The Berkeley, Calif.-based company has until now targeted PC users with its music database service, dubbed CDDB. The software recognizes songs and allows applications such as AOL Time Warner's Winamp to display song titles, album art, music news, artist biographies, album reviews and tour information.
The move comes as online music is increasingly finding its way off the PC and onto portable devices such as MP3 players and even home stereos.
Jarvis Mak, an analyst at measurement service Nielsen/NetRatings, said Gracenote has done well online, signing up some well-known partners such as MusicMatch and RealNetworks. However, the company could face an uphill climb off the Web.
"I don't know how much it lends to further someone's offline experience," he said. "I find its potential to be limiting."
Mak added that with consumer devices, people are listening rather than watching. For instance, people use their car stereos to listen to music and may not read a small screen with text about the artist's history.
Gracenote, however, is betting that its service will be in every home, MP3 device or CD player in the next five years and will help consumers manage their music. The company said its service has been available for the past couple of months through consumer products that include Pioneer's car stereo, Kenwood's MP3 jukebox player, Compaq Computer's iPaq and Hewlett-Packard's MP3 jukebox.
☆ ☆ ☆
**Tasks to complete:**
1. Please retype the stretch of the Gracenote article from "The Berkeley, Calif.-based" through "and tour information.".
2. Answer these from the Gracenote article:
(a) In what city is the company based?
(b) Which measurement service employs Jarvis Mak?
(c) Whose car stereo is among the products offering the service?
3. According to the Gracenote article, why does Jarvis Mak doubt the service's value off the PC? Explain in one to three sentences.
☆ ☆ ☆
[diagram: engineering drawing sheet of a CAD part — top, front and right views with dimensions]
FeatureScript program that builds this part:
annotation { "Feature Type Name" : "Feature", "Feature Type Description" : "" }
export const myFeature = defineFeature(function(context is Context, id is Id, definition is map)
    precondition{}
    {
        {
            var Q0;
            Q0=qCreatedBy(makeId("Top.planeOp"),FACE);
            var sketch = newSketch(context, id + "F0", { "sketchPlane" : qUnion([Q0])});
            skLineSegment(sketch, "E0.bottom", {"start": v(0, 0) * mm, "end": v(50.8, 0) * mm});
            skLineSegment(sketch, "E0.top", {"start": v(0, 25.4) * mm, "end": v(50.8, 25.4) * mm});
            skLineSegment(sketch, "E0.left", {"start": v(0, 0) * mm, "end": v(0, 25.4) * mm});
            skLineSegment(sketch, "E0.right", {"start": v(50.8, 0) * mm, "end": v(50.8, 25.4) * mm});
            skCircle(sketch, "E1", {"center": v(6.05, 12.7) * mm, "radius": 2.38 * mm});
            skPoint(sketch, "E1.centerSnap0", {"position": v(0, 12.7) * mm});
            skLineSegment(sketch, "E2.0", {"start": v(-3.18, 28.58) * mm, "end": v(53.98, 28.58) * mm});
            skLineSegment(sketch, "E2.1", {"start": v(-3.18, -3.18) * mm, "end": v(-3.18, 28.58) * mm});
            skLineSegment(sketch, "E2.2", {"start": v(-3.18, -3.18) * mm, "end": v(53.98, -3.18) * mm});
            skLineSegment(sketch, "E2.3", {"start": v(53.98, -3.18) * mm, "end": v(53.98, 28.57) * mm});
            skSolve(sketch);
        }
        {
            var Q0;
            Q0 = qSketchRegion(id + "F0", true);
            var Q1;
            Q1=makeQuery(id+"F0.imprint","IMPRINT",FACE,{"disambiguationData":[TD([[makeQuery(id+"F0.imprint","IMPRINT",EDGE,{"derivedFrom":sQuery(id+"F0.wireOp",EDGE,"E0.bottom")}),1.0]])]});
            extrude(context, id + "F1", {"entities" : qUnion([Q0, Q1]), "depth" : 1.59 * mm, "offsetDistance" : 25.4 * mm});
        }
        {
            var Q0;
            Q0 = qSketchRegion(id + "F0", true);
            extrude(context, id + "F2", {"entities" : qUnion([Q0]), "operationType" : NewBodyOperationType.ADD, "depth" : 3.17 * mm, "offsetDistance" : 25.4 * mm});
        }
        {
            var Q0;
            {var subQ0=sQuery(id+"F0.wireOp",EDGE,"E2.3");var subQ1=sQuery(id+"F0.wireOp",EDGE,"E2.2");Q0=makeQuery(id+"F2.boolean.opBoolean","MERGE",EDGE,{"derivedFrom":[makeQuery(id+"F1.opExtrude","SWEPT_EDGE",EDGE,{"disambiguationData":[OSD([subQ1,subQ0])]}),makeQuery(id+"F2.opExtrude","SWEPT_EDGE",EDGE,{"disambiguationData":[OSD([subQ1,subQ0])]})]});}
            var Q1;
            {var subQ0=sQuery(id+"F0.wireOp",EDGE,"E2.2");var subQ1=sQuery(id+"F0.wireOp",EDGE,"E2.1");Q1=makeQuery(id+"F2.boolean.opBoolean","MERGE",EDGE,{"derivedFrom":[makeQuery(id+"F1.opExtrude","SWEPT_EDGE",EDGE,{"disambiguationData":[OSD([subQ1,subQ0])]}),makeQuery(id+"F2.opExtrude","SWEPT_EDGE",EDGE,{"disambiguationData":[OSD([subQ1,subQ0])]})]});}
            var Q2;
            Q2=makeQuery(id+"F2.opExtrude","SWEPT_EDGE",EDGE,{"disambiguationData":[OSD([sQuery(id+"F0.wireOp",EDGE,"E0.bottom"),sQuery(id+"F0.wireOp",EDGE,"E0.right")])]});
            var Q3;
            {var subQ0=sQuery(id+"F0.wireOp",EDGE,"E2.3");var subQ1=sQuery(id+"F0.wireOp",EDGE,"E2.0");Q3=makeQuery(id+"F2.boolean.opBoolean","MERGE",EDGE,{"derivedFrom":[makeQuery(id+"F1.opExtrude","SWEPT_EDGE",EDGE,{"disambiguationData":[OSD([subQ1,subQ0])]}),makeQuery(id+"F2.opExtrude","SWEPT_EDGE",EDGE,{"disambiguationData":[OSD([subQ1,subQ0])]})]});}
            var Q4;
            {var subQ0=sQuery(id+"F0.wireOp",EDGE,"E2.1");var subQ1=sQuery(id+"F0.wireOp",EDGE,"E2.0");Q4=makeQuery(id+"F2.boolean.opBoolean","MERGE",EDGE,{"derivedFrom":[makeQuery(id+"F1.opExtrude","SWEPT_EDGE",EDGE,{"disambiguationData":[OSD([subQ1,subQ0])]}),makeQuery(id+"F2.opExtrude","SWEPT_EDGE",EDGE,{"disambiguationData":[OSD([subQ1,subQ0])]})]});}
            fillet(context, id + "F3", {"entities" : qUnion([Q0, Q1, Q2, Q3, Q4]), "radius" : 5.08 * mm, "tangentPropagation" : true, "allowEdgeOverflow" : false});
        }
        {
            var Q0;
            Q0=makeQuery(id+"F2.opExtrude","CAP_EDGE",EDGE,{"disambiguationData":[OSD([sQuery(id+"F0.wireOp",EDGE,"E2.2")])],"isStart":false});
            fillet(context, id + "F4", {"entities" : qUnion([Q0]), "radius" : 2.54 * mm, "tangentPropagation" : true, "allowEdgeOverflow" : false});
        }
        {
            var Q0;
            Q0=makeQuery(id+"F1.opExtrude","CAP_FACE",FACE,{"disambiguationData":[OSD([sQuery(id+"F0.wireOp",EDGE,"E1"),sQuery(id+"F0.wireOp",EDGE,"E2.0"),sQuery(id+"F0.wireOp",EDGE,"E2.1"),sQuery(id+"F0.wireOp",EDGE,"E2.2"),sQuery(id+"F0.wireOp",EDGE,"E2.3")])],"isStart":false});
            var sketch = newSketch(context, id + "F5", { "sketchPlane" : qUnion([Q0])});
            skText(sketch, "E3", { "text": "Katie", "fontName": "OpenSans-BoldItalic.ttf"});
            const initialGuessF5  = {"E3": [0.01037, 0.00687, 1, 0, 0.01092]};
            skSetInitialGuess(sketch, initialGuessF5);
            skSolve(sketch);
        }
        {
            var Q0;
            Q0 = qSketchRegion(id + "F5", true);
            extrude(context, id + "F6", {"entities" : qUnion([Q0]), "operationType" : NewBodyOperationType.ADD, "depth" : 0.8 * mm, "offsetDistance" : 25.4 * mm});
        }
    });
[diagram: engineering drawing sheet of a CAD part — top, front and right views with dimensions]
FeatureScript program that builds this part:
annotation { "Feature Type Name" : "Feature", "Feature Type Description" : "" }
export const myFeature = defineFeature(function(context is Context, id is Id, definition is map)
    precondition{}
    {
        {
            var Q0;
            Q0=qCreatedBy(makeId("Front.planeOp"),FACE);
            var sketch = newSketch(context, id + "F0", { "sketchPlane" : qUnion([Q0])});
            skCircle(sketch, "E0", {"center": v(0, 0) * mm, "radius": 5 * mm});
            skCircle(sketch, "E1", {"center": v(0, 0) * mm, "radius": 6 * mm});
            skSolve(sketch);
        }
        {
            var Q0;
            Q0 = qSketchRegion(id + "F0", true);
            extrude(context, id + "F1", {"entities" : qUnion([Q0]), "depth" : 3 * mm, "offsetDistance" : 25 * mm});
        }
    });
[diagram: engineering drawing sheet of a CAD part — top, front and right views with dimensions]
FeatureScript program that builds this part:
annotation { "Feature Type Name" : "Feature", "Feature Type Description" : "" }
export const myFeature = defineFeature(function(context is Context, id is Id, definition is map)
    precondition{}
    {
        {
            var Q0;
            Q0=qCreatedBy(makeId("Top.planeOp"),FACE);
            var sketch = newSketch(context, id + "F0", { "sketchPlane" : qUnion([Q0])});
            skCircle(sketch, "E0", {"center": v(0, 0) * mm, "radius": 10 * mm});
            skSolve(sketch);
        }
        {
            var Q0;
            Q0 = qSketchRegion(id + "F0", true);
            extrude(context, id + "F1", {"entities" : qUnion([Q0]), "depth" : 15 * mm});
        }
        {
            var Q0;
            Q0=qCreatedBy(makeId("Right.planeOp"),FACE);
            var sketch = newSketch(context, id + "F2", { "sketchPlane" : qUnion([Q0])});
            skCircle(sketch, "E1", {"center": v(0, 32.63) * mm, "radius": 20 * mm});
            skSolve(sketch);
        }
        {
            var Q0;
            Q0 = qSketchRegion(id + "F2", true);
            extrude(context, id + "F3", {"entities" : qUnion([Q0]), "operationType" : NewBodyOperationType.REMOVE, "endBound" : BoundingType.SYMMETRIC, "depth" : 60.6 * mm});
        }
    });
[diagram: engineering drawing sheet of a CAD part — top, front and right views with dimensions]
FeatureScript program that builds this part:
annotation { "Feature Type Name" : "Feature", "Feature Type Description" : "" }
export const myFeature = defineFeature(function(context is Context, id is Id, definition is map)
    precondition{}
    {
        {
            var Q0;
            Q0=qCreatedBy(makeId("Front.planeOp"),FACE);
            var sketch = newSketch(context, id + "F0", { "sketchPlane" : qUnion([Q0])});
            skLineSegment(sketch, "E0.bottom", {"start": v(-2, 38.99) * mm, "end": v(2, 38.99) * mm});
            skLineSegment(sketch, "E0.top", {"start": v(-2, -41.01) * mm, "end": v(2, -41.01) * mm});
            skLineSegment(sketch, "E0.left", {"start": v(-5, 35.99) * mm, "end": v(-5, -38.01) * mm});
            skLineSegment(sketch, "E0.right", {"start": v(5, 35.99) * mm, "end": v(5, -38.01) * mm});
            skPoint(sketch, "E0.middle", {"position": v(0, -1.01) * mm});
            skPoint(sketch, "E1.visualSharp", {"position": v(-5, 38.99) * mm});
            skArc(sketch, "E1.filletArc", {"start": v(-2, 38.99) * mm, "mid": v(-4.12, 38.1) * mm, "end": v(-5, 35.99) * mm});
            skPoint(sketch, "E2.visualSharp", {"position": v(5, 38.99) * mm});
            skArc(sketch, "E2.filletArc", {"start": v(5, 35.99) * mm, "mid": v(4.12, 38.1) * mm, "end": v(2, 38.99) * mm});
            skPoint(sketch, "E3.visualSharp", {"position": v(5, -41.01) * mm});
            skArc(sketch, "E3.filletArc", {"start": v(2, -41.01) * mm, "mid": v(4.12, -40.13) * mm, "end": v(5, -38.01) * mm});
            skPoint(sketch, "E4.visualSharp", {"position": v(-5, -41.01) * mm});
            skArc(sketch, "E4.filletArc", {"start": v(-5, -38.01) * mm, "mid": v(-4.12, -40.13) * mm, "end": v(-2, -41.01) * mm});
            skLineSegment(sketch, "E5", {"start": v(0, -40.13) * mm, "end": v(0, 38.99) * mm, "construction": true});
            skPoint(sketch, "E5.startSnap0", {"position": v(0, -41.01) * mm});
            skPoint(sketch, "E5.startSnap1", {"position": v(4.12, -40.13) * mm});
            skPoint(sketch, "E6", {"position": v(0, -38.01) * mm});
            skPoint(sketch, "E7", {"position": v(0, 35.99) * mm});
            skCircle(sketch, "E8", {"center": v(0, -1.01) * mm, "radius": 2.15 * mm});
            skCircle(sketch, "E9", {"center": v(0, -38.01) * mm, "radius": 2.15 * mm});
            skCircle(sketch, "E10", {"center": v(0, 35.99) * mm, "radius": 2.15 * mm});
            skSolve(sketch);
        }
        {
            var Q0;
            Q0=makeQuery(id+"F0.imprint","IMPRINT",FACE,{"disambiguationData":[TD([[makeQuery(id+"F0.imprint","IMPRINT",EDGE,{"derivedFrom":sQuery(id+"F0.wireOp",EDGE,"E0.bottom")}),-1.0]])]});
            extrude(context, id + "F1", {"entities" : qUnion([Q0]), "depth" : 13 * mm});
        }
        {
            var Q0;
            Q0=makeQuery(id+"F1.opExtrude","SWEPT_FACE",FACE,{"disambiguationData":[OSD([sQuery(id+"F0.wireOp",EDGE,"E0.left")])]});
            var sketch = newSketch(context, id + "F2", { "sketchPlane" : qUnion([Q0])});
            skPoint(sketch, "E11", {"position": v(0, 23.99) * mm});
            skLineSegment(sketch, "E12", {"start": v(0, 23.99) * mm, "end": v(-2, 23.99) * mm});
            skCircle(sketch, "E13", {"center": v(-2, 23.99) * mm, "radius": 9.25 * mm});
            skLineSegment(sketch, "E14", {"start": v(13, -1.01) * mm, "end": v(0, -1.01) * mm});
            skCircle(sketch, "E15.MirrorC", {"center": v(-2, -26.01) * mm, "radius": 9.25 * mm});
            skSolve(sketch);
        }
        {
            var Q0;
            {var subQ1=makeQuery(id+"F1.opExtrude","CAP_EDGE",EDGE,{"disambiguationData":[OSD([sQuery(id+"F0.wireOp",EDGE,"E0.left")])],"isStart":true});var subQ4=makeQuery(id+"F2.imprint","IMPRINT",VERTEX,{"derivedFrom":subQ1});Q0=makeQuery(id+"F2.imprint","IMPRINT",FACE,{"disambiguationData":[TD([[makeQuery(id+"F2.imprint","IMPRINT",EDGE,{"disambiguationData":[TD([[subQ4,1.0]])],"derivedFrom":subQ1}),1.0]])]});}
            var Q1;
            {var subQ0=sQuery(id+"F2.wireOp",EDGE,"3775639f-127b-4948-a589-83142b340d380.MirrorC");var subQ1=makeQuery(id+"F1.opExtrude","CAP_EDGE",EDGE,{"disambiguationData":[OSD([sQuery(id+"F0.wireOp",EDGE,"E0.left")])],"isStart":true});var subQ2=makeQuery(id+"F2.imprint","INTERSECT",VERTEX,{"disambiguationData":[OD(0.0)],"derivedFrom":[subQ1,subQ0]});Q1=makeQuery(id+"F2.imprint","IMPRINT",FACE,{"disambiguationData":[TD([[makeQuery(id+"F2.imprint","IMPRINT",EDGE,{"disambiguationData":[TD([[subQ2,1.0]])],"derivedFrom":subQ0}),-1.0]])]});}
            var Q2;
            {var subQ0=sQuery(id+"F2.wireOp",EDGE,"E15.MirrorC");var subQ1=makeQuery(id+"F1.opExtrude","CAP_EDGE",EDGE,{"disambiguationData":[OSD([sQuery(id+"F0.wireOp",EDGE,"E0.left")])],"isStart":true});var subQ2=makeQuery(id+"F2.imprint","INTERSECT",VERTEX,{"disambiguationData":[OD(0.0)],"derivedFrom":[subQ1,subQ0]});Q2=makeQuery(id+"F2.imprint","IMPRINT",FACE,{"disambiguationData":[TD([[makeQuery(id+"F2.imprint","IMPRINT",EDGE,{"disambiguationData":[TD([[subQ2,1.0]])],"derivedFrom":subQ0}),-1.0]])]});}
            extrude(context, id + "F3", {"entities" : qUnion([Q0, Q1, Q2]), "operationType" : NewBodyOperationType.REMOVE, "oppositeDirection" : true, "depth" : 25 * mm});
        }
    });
☆ ☆ ☆
**Answers for the exercise:**
1.
The Berkeley, Calif.-based company has until now targeted PC users with its music database service, dubbed CDDB. The software recognizes songs and allows applications such as AOL Time Warner's Winamp to display song titles, album art, music news, artist biographies, album reviews and tour information.

2.
(a) Berkeley, Calif.
(b) Nielsen/NetRatings
(c) Pioneer's

3. Mak says that with consumer devices, people are listening rather than watching. For example, people use car stereos to listen to music and may not read a small screen showing text about the artist's history.